PMDD affects up to 5% of women of childbearing age.

Many women who suffer from PMDD have co-existing depression or anxiety.

PMS (pre-menstrual syndrome) is a term that is often said and referenced but without an acknowledgment of how truly disruptive and distressing the clinical syndrome can be. Many women experience symptoms like bloating and menstrual cramps before their periods. Some also experience symptoms including irritability, anxiety, mood lability and depression that can be intrusive and debilitating. PMDD (pre-menstrual dysphoric disorder) is a lesser-known term that describes the mental health consequences of the hormonal changes that occur in the 7-10 days prior to getting your period, or the onset menses. Once your period arrives, there is often a quick and abrupt resolution of these symptoms. This cycle is so regular, that women with PMDD may often come to dread the week of symptoms, and the anxiety then creeps backward into more and more of the month. 


While the exact mechanism behind this disorder is not understood, studies suggest that both women with and without PMDD have similar hormonal changes across the menstrual cycle, but women with PMDD are more susceptible and their bodies react more strongly to these changes. 

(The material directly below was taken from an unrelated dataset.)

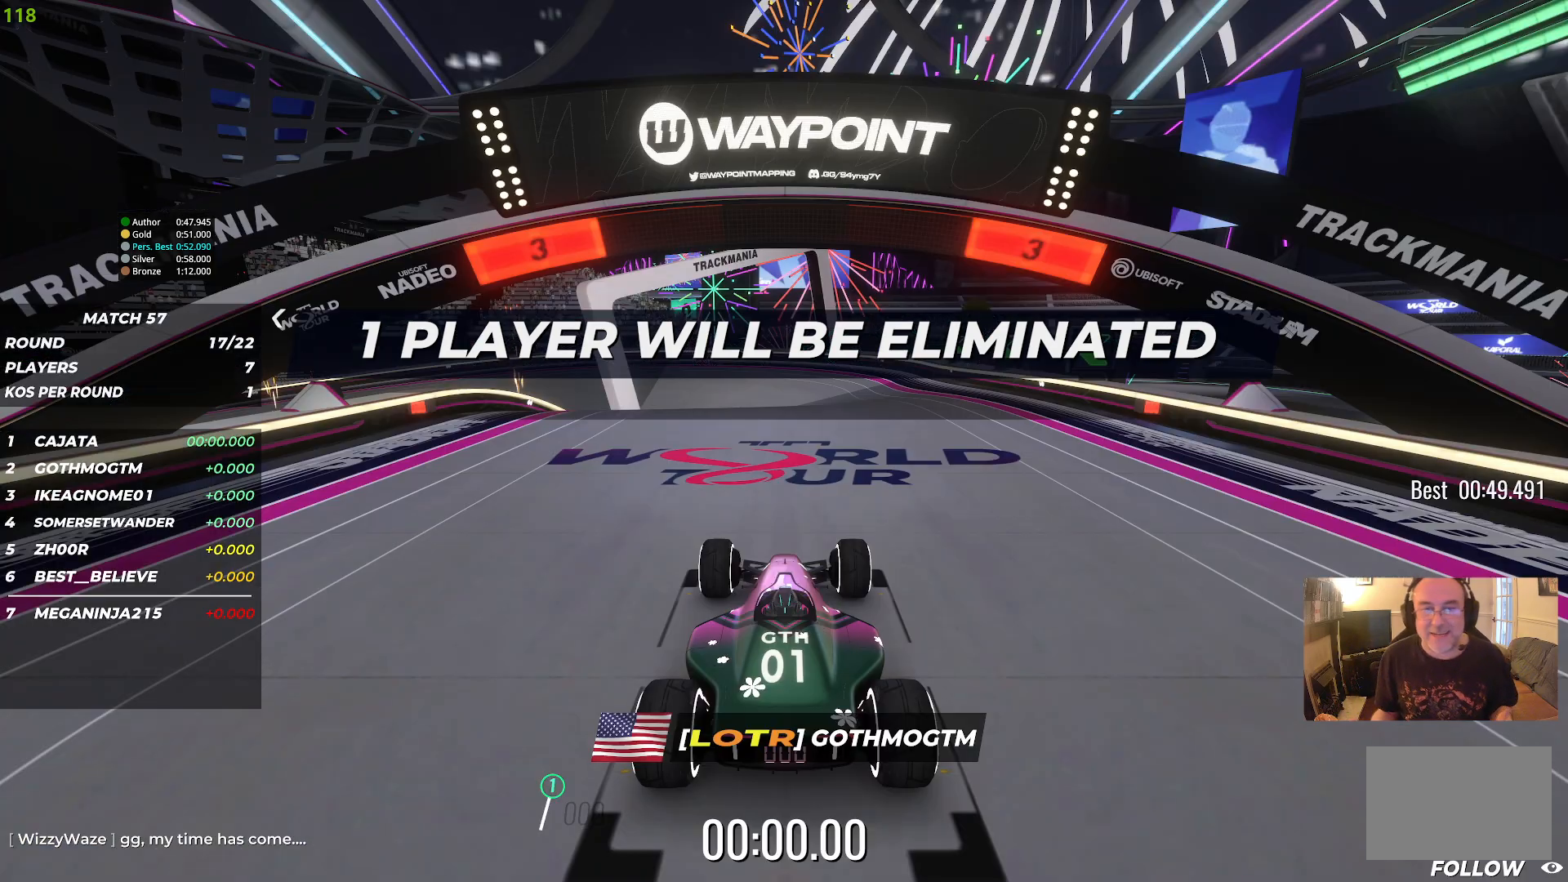
Gameplay with keyboard; each line is a JSON object with the keys held at the frame after it. "events" lists presses ("down") and releases ("up") of "down", "left", "right" and "up" between this image and that frame as [ms after this image, input, new state], when the widget could be followed in between. No other keys are recorded. Mouse input is not recorded.
{"keys": [], "events": []}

There are both psychiatric medication options as well as hormonal medication options for treatment. In addition, there may be recommendations for exercises or medications that can assist with the other symptoms of cramping, bloating that occur during that same time frame. The term "PMS" is often casually thrown around, and many women think their experience is an expected part of life and they must just white knuckle and tolerate it until that week passes each month. But I always tell my patients-- a week every month, or 25% of your life, is truly significant; and oftentimes, the worry and anticipation of symptom onset starts creeping into the other 75%. If your symptoms are intruding into your work and relationships, you deserve to have relief. PMDD is a true psychiatric diagnosis, and should not be written off as "just that time of month". You deserve to receive treatment if you are struggling with PMDD and I can help get you there.